Dear Amy: My fiancé and I have been together for six years. Recently, he has been withdrawn and acting out, drinking excessively and not going to work.
I tried to talk to him about his behavior, with no response.
I decided that it was time to snoop around, so I looked at his cellphone records. On an evening when he told me that he was out with his cousin on business, I noticed many calls to the same number very late into the night.
I called the number and was stunned to be connected to a woman’s voice mail (this woman is a friend of a friend).
When I confronted my fiancé, he admitted that he was with her for business. When I asked him why he would call her so many times late into the night, he admitted that he was flirting with her but assured me that nothing happened.
Now he is upset with me because I snooped.
I feel that no man in a committed relationship has any business meeting a woman for cocktails and harmless flirting.
Am I wrong? Should I believe him?
– Heartbroken
Dear Heartbroken: There is nothing wrong with cocktails and harmless flirting. But this was cocktails and HARMFUL flirting, accompanied by snooping and lying and the tossing of a red herring into the mix.
What gives? Why is your fiancé drinking and staying home from work? Why is he flirting with someone else when he could be flirting with you? Your fiancé is leveling this snooping charge at you because he wants to divert you from the real issue, which is his behavior.

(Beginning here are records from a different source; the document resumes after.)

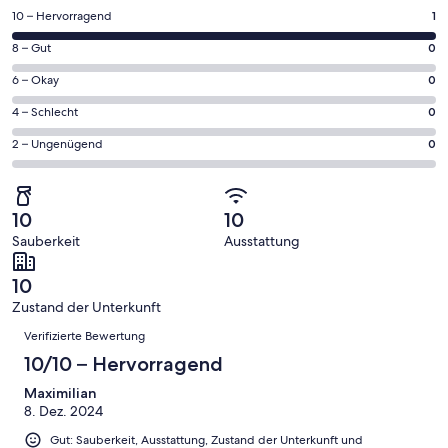
einem
1
10 – Hervorragend
1
neuen
von
Fenster
0
8 – Gut
0
insgesamt
geöffnet
von
1
0
6 – Okay
0
insgesamt
Gästebewertungen
von
1
0
4 – Schlecht
0
haben
insgesamt
Gästebewertungen
von
eine
1
0
2 – Ungenügend
0
haben
insgesamt
Bewertung
Gästebewertungen
von
eine
1
von
haben
insgesamt
Bewertung
Gästebewertungen
10
eine
1
von
haben
10
10
-
Bewertung
Gästebewertungen
8
eine
Sauberkeit
Ausstattung
Hervorragend
von
haben
-
Bewertung
6
eine
Gut
von
10
-
Bewertung
4
Zustand der Unterkunft
Okay
von
-
Bewertungen
2
Verifizierte Bewertung
Schlecht
-
10/10 – Hervorragend
Ungenügend
Maximilian
8. Dez. 2024
Gut: Sauberkeit, Ausstattung, Zustand der Unterkunft und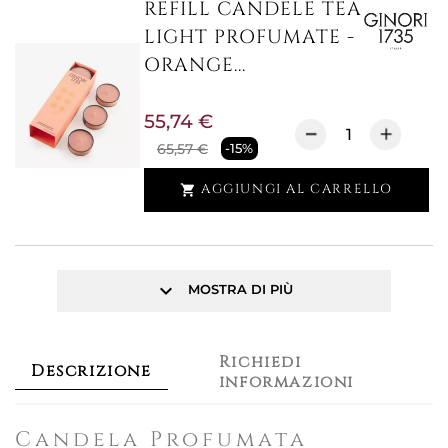
REFILL CANDELE TEA
LIGHT PROFUMATE -
ORANGE...
55,74 €
65,57 €
-15%
AGGIUNGI AL CARRELLO

keyboard_arrow_down
MOSTRA DI PIÙ
Richiedi
Descrizione
informazioni
Candela Profumata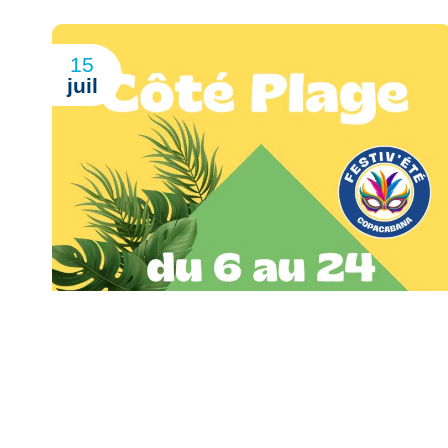
15
juil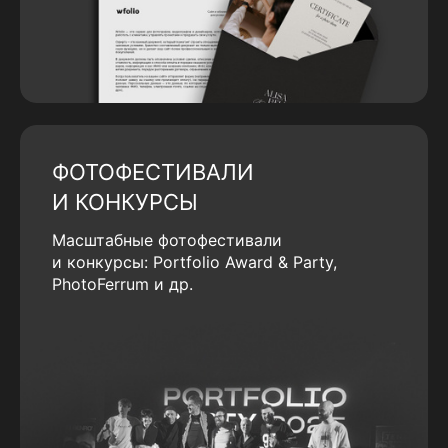
ФОТОФЕСТИВАЛИ
И КОНКУРСЫ
Масштабные фотофестивали
и конкурсы: Portfolio Award & Party,
PhotoFerrum и др.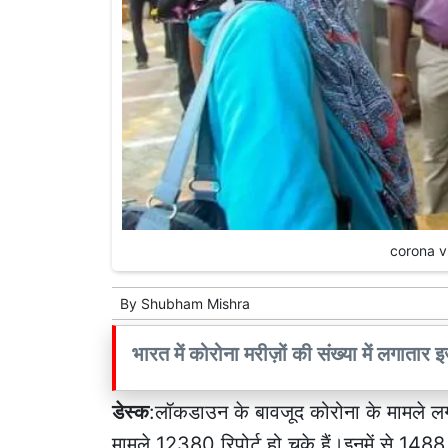
corona vi
By
Shubham Mishra
भारत में कोरोना मरीज़ों की संख्या में लगातार 
डेस्क
:लॉकडाउन के बावजूद कोरोना के मामले लगाता
मामले 12380 रिपोर्ट हो चुके हैं।इनमें से 148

You two really need to talk.
…
Dear Amy: I was surprised by your response to “Frustrated Student,” the college student whose mother was dating another student while in the process of a divorce.
In most states, the standard process for divorcing involves a formal legal separation that often splits assets and almost always involves separate households, followed by a legally mandated period (which can be as long as two years) before the “divorce” is final.
I doubt that you really intended to advise that it is improper for a person who is fully separated to wait up to two years to “date.” What possible reason could there be for that?
Please reconsider this advice.
– Anonymous
Dear Anonymous: I agree with you (and other readers who took issue with my answer to “Frustrated Student”). What was I thinking?
I do believe that in a divorce the custodial parent has a special burden to put the kids’ interests first. Clearly in this case the daughter was upset by her mother’s interest in this gentleman. While I did say that this mom shouldn’t be dating before she was divorced, I also said that this college student would have to get over it, and I do stand by that statement.
…
Dear Amy: My husband does many of the household chores and he berates me for not doing them to HIS standards. For example, he was not feeling very well this past weekend, so I did the grocery shopping. My husband was furious at me for bringing home items that weren’t on his list. I almost never go grocery shopping because he chides me for getting “impulse” items.
Along with the grocery shopping, my husband does almost all of the cooking, and I’m not allowed in the kitchen.
While I have to do the dishes – and he does make a mess in the kitchen – I wouldn’t have it any other way.
By the way, did I tell you that he also does the laundry?
– Lucky Lady in Michigan
Dear Lucky Lady: While you may consider yourself lucky, I wouldn’t trade places with you for the world. Your husband sounds like a handful.